[Text shown]
___

Another year of lackluster payroll growth
Nonfarm payroll jobs grew by 1.6% between December 2012 and December 2013.
The American people’s top policy priorities for 2014 are strengthening the economy and improving the jobs situation, according to a new Pew Research Center report. Those have also been the top priorities each of the last five years, and no wonder: Between December 2012 and December 2013 (the most recent data available), U.S. payrolls grew by just 1.6%, the latest entry in more than a decade of weak jobs growth.
Though the unemployment rate is based on a survey of households, economists tend to give more weight to payroll jobs, which are reported by employers. And those jobs have recovered agonizingly slowly since the official end of the recession. Adjusted for seasonal variations, U.S. payrolls shrank by more than 8.7 million jobs between their peak in January 2008 and their trough in February 2010. Since then, the economy has regained fewer than 7.6 million payroll jobs.
It wasn’t always thus: As recently as the 1980s and 1990s, annual growth in payroll jobs frequently topped 2% or even 3%. But that ended with the dot-com recession around the turn of the century. Since then, even the strongest years of payroll growth have been below 2%. That lackluster growth could be one reason why fewer Americans identify as middle class — and why President Obama is expected to make the economy and jobs key components of tomorrow’s State of the Union address.
Drew DeSilver is a senior writer at Pew Research Center.

___

[Problem A] According to the text on payroll growth, by how many jobs did U.S. payrolls shrink between their peak in January 2008 and their trough in February 2010?
[Problem B] Retype the part of the payroll growth text starting with "The American people’s" and going on through "weak jobs growth.".

Point correspondence tracking data:
___

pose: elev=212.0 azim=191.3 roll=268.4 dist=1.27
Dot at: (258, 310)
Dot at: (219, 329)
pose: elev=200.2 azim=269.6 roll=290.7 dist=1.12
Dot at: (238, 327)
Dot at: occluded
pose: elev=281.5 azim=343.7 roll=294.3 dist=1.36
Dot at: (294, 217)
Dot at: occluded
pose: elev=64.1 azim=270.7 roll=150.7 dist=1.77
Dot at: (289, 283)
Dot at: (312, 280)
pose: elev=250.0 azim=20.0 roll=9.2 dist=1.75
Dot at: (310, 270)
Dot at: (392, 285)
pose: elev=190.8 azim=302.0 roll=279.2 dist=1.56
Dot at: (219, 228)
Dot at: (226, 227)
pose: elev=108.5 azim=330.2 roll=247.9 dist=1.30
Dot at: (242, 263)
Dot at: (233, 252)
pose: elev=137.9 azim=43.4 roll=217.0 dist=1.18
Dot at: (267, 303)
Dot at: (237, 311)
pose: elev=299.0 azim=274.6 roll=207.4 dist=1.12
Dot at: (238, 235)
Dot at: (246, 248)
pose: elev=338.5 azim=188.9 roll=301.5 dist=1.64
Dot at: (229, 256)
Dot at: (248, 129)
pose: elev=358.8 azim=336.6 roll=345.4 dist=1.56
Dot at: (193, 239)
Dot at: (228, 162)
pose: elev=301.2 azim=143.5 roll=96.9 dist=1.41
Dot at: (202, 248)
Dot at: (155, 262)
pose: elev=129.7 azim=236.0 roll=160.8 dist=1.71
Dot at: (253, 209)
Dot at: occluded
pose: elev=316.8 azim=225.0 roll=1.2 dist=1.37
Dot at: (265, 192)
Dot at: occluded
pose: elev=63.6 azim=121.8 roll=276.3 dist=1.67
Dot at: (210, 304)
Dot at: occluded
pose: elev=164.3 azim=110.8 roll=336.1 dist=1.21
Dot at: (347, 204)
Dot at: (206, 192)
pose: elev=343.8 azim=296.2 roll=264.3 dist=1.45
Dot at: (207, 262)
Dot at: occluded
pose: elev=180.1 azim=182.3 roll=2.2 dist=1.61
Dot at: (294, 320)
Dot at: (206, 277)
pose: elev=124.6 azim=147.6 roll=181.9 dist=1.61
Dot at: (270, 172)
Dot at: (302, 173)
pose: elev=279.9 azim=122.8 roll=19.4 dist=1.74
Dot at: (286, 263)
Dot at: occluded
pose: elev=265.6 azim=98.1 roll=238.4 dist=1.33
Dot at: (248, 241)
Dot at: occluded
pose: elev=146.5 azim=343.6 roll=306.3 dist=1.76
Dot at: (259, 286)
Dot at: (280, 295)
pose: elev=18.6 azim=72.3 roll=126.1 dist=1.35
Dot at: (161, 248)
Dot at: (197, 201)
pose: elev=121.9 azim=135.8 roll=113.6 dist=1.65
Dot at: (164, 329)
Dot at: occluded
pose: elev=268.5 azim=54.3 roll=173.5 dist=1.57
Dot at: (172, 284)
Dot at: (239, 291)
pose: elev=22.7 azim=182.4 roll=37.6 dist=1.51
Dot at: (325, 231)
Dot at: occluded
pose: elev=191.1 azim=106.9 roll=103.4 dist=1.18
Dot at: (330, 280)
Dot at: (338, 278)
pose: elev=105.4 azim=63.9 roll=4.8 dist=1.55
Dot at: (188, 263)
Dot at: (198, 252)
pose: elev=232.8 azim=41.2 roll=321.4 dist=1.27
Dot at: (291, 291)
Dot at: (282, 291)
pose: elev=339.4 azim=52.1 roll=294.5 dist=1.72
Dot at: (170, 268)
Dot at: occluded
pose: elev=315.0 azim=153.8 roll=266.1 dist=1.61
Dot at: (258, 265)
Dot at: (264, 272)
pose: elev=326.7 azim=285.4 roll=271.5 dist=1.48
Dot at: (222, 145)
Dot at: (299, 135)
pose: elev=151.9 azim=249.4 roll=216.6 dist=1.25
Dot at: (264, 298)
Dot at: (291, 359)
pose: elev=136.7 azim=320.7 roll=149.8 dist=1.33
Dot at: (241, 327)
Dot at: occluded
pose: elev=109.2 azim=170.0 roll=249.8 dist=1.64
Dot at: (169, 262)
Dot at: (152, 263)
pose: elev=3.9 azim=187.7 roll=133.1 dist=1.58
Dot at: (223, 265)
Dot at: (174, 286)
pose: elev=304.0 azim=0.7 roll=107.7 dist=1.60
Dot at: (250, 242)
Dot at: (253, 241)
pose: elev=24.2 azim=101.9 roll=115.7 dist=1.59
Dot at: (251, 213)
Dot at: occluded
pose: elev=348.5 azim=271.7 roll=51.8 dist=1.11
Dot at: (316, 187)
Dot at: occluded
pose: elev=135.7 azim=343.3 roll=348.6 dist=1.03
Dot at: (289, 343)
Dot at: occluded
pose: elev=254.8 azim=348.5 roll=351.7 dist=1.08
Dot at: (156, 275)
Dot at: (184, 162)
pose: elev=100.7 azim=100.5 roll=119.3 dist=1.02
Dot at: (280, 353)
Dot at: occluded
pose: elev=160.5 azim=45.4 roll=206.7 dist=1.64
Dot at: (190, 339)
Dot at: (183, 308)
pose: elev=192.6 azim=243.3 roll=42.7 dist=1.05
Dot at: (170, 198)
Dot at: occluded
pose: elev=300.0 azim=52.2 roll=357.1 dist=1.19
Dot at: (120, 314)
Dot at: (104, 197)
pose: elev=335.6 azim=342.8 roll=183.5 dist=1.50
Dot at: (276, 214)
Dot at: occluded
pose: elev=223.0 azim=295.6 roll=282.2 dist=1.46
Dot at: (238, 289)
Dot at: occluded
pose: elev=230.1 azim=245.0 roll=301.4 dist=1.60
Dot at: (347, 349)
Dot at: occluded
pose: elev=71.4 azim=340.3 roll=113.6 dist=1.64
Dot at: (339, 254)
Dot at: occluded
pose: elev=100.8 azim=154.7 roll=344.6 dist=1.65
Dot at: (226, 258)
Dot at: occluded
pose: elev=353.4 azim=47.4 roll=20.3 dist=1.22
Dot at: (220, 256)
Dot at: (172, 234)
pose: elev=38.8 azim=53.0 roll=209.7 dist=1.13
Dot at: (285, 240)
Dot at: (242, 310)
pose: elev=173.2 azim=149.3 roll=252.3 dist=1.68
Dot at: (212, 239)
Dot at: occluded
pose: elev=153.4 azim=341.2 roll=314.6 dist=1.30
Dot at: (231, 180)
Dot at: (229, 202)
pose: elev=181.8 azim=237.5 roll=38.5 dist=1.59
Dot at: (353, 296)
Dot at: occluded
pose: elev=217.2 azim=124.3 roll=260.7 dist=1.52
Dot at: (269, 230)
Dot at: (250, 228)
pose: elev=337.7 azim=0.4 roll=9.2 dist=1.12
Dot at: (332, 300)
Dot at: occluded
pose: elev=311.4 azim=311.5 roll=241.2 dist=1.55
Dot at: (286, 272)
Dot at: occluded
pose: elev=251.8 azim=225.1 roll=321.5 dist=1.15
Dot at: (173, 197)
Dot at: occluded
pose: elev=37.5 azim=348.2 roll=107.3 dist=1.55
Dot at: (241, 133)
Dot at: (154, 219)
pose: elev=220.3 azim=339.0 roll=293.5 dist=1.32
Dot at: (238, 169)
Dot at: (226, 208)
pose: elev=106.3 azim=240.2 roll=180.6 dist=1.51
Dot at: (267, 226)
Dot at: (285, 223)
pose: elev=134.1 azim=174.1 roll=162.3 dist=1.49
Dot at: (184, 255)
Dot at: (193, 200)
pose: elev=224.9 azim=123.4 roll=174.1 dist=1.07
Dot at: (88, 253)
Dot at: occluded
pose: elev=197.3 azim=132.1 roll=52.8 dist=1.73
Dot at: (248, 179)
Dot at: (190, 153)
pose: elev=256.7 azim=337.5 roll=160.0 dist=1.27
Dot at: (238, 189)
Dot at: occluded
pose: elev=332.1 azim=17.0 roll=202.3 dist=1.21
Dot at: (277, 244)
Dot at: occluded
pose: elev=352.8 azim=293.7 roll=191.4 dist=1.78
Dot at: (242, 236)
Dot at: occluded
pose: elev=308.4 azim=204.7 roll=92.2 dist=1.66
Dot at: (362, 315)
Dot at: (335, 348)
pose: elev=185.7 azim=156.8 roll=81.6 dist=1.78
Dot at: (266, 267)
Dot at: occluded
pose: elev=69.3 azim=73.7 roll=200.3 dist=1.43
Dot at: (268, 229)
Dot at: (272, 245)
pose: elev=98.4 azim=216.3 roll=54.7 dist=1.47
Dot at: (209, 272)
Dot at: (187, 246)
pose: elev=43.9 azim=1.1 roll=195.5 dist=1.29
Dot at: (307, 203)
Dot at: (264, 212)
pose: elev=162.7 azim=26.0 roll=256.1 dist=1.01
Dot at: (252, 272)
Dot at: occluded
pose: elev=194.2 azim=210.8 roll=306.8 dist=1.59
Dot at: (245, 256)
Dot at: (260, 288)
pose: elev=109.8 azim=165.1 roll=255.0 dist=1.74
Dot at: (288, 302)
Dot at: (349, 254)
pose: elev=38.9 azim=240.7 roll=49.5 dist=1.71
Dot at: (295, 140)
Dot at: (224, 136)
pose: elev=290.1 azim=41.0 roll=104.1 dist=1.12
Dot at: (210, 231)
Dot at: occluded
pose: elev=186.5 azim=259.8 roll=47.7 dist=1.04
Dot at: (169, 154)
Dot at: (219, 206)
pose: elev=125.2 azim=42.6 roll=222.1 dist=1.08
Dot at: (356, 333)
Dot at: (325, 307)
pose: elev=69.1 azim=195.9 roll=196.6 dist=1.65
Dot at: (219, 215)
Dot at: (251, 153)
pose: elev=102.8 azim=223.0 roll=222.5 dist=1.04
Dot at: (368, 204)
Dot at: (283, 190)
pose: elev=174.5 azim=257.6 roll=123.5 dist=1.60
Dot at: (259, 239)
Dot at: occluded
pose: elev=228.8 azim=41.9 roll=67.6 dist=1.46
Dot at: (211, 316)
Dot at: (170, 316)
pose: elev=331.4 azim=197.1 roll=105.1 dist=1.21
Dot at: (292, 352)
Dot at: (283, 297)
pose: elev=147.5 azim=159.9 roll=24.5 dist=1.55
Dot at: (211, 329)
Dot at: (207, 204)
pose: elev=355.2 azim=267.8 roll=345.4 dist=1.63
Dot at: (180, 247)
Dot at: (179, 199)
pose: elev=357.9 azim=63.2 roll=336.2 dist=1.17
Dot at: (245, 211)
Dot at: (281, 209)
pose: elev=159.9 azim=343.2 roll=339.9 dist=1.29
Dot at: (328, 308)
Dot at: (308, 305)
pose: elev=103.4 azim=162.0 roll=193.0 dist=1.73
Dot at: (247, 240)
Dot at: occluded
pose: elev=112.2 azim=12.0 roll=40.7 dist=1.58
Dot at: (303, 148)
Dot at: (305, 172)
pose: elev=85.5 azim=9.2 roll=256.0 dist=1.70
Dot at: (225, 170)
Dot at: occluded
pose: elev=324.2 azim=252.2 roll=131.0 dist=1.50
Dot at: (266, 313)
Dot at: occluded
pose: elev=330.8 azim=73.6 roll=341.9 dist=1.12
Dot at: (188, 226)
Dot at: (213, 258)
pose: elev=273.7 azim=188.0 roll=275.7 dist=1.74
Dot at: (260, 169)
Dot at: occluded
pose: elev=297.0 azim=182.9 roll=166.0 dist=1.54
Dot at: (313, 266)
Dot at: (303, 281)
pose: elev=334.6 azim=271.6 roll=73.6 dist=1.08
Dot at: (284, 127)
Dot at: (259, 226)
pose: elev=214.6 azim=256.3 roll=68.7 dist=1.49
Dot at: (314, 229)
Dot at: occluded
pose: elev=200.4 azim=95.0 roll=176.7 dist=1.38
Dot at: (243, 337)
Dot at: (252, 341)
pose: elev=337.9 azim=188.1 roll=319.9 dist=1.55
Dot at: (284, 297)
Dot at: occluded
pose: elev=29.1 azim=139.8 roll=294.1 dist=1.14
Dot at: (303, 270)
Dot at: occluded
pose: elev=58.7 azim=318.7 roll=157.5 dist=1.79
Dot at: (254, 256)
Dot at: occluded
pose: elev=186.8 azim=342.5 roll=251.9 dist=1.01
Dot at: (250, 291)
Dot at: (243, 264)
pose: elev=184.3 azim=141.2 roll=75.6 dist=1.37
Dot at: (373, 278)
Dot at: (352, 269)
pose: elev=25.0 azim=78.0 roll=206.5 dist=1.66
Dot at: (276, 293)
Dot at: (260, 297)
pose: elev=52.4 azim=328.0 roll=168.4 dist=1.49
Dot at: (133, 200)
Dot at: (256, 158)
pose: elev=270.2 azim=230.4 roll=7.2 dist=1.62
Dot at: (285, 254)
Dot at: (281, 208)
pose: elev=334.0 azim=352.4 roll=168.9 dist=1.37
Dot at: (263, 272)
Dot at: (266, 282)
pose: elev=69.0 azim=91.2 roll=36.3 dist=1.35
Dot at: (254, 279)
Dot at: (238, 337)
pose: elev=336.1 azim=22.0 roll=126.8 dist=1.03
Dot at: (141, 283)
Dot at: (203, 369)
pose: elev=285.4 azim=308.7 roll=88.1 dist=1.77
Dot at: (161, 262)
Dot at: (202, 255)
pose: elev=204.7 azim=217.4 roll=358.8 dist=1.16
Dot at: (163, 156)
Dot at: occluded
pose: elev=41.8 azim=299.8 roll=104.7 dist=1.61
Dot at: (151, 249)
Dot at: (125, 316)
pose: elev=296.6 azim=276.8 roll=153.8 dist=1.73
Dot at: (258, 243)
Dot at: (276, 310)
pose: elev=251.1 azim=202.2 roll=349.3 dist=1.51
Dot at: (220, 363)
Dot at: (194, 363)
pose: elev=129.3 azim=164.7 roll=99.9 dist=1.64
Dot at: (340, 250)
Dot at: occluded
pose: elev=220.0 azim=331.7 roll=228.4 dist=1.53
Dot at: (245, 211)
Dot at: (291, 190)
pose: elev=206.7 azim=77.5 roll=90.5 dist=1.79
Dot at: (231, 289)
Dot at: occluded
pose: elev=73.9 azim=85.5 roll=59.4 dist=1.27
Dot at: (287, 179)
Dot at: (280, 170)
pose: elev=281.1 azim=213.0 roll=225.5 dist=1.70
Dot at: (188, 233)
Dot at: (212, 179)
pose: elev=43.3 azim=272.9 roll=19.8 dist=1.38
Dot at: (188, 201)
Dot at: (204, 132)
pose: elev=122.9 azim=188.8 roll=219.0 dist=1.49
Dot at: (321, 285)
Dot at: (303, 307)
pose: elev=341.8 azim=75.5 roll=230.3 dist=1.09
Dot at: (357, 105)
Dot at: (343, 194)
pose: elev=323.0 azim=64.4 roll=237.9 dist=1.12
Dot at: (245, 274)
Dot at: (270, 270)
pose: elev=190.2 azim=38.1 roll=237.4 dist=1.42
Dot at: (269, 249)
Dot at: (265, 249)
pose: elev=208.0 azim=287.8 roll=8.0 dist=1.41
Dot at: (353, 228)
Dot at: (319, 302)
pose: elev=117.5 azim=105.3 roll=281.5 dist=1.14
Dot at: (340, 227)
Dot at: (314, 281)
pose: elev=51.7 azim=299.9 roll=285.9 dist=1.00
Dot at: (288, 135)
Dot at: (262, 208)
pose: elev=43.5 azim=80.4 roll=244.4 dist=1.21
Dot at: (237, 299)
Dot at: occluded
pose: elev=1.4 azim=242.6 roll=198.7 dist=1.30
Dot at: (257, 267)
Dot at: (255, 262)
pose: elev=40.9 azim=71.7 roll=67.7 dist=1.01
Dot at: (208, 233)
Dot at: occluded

___

[Answer box A] More than 8.7 million jobs.

[Answer box B]
The American people’s top policy priorities for 2014 are strengthening the economy and improving the jobs situation, according to a new Pew Research Center report. Those have also been the top priorities each of the last five years, and no wonder: Between December 2012 and December 2013 (the most recent data available), U.S. payrolls grew by just 1.6%, the latest entry in more than a decade of weak jobs growth.